The director seemed somewhat apprehensive about how certain parties in today’s Russia would receive the result. “If you listen to the radio reports of those years, there is the sense that Russia was part of the wider European war,” Buravsky said. “Today, that approach is beginning to look different. I may be accused of selling the country’s sacred history, in the same way as some are selling its oil and gas.”
Indeed, it’s a charge that some patriots may level against a figure who certainly counts as a Westernizer on the cultural front. Born in Moscow in 1954, Buravsky became known as a playwright in the late ‘80s. He first worked in film as a co-director, with Sergei Bodrov, on the 1989 film “The Gambler.” From 1990 to 1998, he was based mainly in the United States, although his first solo feature, 1995’s “Sacred Cargo,” had a strong Russian connection.

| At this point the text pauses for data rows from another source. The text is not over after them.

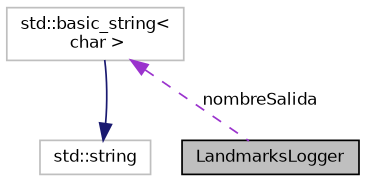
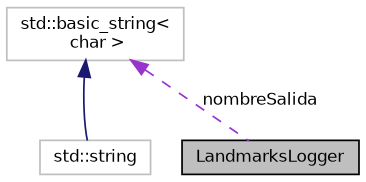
  digraph {
    node [color=grey75 fillcolor=white fontname=Helvetica fontsize=10 shape=record style=filled]
    edge [dir=back fontname=Helvetica fontsize=10 labelfontname=Helvetica labelfontsize=10]
    n1 [color=black fillcolor=grey75 fontcolor=black height=0.2 label=LandmarksLogger width=0.4]
    n2 [height=0.2 label="std::string" width=0.4]
    n3 [height=0.2 label="std::basic_string\<\l char \>" width=0.4]
    n3 -> n1 [color=darkorchid3 label=" nombreSalida" style=dashed]
-   n2 -> n3 [color=midnightblue style=solid]
+   n3 -> n2 [color=midnightblue style=solid]
  }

That was followed by 1999’s “Out of the Cold,” the story of a U.S. tap dancer caught in Estonia on the eve of World War II and later engulfed in Stalin’s gulag. “Leningrad” brings back the same approach. “How will I write about it if I don’t have an outsider involved, an ignorant eye‚ like Kate? … Sometimes I feel I’m stubbornly trying to build bridges between Russia and Europe, or the West,” he said.
That gulf in perceptions is evident in the differences between the television and feature-film versions of “Leningrad.” The feature — which Buravsky insists was made for Russia and not for the international market — evoked more tension in audiences at its initial screenings than the television miniseries. Buravsky described the film as a character-driven work about the interactions between Kate and the Russians who save her, and whom, in turn, she refuses to abandon.
In contrast, the television miniseries is dominated by the “road of life,” the supply route across Lake Ladoga that was the only means of supplying the besieged city. In particular, the miniseries focuses on the critical weeks when ice disrupted boat transport but was not yet strong enough to allow vehicles to cross; that sends city authorities in frantic search of a scientist, previously suppressed by the Soviets and now stuck behind German lines, who is the only source of reliable charts on when and where deeper ice might accumulate.
Vladimir Klimov’s cinematography is equally impressive — although it raises the question, articulated at the St. Petersburg screening, as to whether it’s too glossy. “I wanted to show the color of Leningrad, not to repeat the black and white of ‘Schindler’s List,’” Buravsky said. “You can’t compete with documentary footage.”
Buravsky is ready to admit some historical mistakes. Some airplanes shown in scenes from 1941 are of a type that didn’t appear until two years later. “I couldn’t get another plane, and the important thing was to tell the story,” he said.
In the end, images may speak louder than words. The visual emblem from the titles of “Leningrad” is an icon-like painting by Leonid Chulyatov, an artist who died of hunger during the siege. Scholar Dmitry Likhachyov once called this image the most sincere expression of the spirit of the siege: It shows the Virgin Mary, arms outstretched, looking down with pain on the sufferings of the city.